📝 SummarXiv

Abstract

Recently, the driven dynamics of localization phase transitions have garnered growing interest. However, studies so far have mainly considered initial localized states, whose driven dynamics follow the Kibble-Zurek mechanism (KZM). In this study, we investigate the driven dynamics of the localization phase transition in the Aubry-Andr\'e (AA) model starting from a gapless extended state, which violates the adiabatic-impulse scenario of KZM. By linearly driving the quasiperiodic potential strength across the critical point, we numerically simulate the driven dynamics and analyze the scaling behavior of both the inverse participation ratio ($\mathcal{I}$) and the dynamic deviation from the instantaneous ground state energy $(\mathcal{D})$. We demonstrate that the driven dynamics starting from initially extended states satisfies the criterion for the applicability of KZM and its extension, finite-time scaling (FTS).

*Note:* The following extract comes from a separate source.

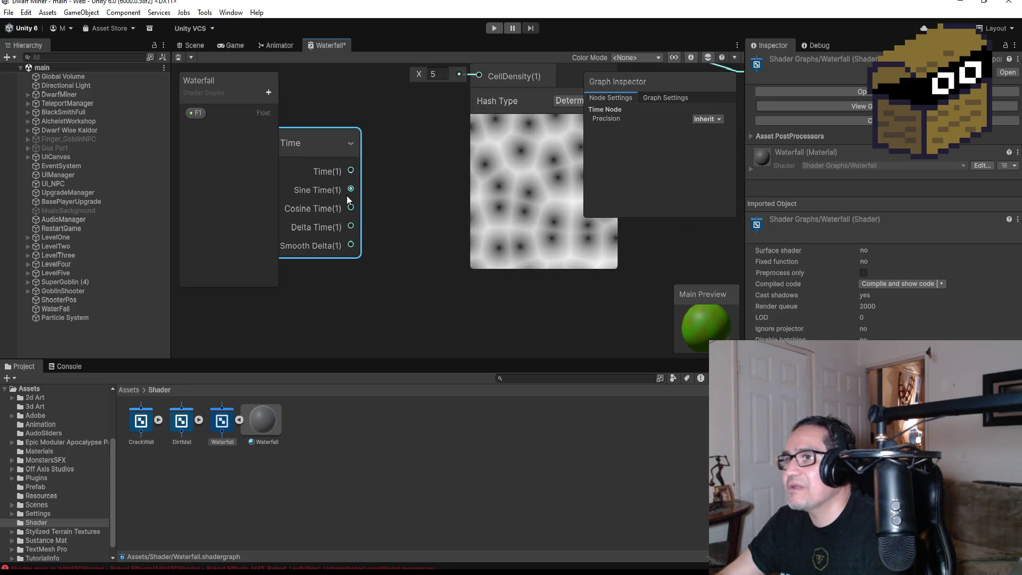
{"action": "scroll", "coordinate": [391, 211], "scroll_direction": "down", "scroll_amount": 5}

The scaling functions governing the driven dynamics of both $\mathcal{I}$ and $\mathcal{D}$ have been derived based on FTS and numerically validated. We found that the scaling functions exhibit significant differences at large $R$ and small $R$, and also differ considerably from the scaling functions when the initial state is localized, highlighting the crucial role of initial state behavior. The established scaling laws remain robust across a wide range of system sizes and driving rates, providing testable predictions for experimental realizations.